De strijd tegen het coronavirus dwong de beleidsmakers hun handelingsstrategie van maand tot maand en soms zelfs van dag tot dag aan te passen. Dit was echter ook het geval voor mensen in armoede! Om te overleven waren zij immers vaak afhankelijk van steeds wisselende, tijdelijke, steunmaatregelen. Deze maatregelen verschilden ook van doelgroep tot doelgroep en de informatie hierover was niet voor iedereen duidelijk.
Anderhalf jaar na het begin van de crisis kunnen we de balans opmaken van de impact op mensen in armoede en het gevoerde beleid dat noodzakelijk was, maar dat ook tekortkomingen en ongelijkheden vertoonde. De Covid-crisis heeft vele gezinnen, ook waar gezinsleden aan het werk zijn, in zeer grote financiële moeilijkheden gestort. Caroline Van der Hoeven, coördinatrice van BAPN, het Belgisch Netwerk Armoedebestrijding: “Om de toenemende sociale crisis een halt toe te roepen, moet de federale regering nu overgaan van crisisbeheer naar een ambitieus plan armoedebestrijding dat structurele maatregelen neemt en uitgaat van de stem van mensen in armoede.”
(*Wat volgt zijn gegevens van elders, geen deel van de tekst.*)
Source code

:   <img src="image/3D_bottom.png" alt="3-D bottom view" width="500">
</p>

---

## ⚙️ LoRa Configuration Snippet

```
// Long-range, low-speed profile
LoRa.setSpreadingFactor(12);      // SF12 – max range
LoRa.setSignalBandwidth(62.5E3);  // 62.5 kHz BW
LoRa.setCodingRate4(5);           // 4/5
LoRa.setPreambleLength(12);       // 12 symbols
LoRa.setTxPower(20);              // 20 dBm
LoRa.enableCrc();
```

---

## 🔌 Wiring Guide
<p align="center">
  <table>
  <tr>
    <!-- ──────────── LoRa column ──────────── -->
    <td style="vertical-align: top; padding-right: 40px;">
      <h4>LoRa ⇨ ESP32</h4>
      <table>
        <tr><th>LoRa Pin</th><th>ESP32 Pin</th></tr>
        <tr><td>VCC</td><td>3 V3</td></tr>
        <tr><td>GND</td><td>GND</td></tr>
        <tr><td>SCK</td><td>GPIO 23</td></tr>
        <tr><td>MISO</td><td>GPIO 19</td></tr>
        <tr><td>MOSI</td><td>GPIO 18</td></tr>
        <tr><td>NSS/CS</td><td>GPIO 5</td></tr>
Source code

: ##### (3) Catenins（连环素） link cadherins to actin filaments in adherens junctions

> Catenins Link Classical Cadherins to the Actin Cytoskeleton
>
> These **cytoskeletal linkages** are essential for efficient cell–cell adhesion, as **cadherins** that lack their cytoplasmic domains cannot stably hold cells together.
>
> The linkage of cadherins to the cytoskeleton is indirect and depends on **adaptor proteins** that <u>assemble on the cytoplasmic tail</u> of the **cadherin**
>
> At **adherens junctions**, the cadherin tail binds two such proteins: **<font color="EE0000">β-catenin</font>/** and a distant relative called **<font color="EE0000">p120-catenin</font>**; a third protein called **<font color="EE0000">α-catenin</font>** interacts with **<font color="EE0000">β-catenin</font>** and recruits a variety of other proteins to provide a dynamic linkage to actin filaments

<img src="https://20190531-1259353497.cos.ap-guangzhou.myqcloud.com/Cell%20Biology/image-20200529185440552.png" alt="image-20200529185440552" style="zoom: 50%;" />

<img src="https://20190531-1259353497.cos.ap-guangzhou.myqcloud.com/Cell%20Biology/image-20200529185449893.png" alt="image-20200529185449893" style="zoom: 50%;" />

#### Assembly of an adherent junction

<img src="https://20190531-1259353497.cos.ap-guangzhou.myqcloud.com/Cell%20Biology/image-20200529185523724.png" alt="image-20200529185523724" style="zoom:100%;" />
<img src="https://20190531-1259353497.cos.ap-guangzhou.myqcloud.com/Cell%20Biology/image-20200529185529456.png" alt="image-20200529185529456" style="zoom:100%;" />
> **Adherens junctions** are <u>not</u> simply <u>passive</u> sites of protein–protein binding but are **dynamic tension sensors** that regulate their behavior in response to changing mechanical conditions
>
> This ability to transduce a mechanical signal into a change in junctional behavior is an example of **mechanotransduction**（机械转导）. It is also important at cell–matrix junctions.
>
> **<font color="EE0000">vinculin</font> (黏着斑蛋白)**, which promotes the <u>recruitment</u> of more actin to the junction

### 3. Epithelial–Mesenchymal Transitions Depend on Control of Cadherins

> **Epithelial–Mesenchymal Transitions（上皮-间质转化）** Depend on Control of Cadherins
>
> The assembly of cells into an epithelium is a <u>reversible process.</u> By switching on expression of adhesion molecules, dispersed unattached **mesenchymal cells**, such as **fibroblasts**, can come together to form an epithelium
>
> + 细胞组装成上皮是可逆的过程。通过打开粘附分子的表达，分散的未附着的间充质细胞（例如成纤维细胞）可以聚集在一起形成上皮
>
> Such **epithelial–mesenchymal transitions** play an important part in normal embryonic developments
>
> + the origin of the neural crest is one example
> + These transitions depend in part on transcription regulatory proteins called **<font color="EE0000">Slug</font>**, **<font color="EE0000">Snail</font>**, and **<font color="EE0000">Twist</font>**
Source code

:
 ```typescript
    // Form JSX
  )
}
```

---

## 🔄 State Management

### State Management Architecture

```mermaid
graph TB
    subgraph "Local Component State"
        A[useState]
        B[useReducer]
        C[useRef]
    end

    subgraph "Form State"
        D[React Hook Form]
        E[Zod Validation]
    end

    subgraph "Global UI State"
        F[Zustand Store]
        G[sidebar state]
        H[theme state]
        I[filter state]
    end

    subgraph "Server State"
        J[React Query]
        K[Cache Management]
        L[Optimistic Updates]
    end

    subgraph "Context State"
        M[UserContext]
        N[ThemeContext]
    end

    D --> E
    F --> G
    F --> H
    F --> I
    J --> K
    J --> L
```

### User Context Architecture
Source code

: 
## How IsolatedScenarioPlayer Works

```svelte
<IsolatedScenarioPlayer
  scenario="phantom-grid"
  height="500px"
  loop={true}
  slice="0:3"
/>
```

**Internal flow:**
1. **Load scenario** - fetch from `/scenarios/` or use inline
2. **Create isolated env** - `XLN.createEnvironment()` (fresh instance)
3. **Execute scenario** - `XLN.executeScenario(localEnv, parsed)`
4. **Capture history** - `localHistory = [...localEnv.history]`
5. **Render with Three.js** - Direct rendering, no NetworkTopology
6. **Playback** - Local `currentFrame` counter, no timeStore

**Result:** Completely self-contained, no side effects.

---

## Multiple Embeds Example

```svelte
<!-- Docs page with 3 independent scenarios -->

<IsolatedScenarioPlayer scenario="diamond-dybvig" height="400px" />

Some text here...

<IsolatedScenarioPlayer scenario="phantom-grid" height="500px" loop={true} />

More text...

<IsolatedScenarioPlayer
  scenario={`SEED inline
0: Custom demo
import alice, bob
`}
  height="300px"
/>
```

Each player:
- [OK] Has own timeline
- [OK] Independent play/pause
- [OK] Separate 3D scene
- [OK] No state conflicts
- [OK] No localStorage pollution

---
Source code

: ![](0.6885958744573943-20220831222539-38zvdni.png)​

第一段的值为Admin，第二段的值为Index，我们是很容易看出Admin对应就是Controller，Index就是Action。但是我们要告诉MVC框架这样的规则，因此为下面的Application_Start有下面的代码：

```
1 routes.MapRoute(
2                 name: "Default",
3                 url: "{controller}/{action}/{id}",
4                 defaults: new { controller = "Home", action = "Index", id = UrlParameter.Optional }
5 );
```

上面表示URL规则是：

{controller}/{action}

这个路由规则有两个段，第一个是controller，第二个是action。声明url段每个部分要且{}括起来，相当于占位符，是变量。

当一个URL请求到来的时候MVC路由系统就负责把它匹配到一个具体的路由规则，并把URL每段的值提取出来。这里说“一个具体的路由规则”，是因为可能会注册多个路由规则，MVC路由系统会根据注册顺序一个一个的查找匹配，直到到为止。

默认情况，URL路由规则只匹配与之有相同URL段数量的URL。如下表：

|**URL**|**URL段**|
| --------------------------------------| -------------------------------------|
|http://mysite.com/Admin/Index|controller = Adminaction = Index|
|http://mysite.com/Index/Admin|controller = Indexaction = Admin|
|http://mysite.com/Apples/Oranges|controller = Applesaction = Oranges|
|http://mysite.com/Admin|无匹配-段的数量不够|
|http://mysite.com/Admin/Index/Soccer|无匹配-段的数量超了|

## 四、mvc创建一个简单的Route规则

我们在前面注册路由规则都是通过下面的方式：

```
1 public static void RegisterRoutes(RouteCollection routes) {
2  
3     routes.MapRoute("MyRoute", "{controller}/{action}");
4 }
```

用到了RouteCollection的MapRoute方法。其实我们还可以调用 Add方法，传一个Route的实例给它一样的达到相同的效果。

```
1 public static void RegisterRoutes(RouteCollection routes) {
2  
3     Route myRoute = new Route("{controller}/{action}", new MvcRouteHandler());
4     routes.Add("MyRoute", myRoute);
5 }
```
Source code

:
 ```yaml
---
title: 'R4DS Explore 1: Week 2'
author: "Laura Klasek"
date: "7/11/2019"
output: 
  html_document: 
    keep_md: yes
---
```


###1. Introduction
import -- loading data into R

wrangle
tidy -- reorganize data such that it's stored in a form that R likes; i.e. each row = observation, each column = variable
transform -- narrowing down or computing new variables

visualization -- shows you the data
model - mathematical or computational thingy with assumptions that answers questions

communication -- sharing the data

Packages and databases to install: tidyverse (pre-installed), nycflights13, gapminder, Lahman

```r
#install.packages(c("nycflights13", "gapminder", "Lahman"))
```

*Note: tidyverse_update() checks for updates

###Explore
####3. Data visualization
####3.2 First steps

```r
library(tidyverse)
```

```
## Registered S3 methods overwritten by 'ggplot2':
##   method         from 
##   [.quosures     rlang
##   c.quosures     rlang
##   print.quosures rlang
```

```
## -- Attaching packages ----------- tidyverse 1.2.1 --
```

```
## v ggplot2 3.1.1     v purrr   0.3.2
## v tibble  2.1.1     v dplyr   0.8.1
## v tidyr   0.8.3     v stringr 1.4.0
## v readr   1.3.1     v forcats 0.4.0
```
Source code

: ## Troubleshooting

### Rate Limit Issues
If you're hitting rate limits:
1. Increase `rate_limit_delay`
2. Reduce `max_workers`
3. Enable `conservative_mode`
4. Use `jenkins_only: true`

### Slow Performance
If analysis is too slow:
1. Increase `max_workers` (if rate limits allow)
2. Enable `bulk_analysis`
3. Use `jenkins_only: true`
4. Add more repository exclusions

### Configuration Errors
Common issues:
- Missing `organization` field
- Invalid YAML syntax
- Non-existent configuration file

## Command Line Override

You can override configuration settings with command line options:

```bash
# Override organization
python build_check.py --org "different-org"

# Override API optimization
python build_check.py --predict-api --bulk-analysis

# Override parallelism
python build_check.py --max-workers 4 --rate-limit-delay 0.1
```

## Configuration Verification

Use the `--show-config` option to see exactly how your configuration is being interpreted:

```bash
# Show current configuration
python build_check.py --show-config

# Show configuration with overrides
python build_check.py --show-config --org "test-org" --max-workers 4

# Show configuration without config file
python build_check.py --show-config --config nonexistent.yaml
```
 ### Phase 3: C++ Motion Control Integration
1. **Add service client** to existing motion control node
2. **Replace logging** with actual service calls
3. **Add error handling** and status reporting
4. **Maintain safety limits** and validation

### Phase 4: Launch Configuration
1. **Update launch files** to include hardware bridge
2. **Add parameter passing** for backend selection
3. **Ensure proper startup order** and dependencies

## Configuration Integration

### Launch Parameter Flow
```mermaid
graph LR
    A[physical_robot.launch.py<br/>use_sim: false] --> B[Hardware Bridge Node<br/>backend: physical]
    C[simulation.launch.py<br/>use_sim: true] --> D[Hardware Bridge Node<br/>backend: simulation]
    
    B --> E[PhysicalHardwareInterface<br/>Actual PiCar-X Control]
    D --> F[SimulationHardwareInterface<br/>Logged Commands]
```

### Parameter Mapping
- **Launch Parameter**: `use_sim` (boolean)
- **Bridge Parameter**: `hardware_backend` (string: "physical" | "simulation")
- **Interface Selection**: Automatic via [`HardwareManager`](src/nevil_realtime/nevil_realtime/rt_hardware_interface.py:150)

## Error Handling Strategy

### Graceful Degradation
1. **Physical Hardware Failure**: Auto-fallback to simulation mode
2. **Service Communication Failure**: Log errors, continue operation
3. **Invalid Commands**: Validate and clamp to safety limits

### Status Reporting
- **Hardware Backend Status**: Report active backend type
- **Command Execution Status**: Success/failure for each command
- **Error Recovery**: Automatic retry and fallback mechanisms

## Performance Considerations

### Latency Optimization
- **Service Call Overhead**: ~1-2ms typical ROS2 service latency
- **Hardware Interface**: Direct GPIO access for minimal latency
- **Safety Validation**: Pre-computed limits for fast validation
Om nog grotere sociale en financiële crisissituaties binnen gezinnen te vermijden en de beginnende heropleving van de economie niet in het gevaar te brengen, is het noodzakelijk dat er geen gat valt tussen de crisismaatregelen, die lopen tot eind september, en het langetermijnbeleid. De netwerken armoedebestrijding verwelkomen daarom de plannen [1] die minister voor sociale integratie en armoedebestrijding Karine Lalieux vandaag heeft aangekondigd om een aantal sociale kortingen, zoals voor telecommunicatie en energie, te automatiseren.
Om mensen in armoede werkelijk uit de armoede te halen, is een oplossing nodig voor het structureel inkomenstekort waarmee steeds meer gezinnen kampen om in het levensonderhoud te kunnen voorzien. BAPN vraagt daarom dat in het nieuw federaal plan armoedebestrijding de plannen voor het optrekken van de minimumuitkeringen bijgestuurd worden zodat deze effectief tot boven de Europese armoedegrens worden getild. Daarnaast dringt zich ook een herziening van het statuut samenwonende op, dat tienduizenden mensen verarmt en vooral vrouwen treft.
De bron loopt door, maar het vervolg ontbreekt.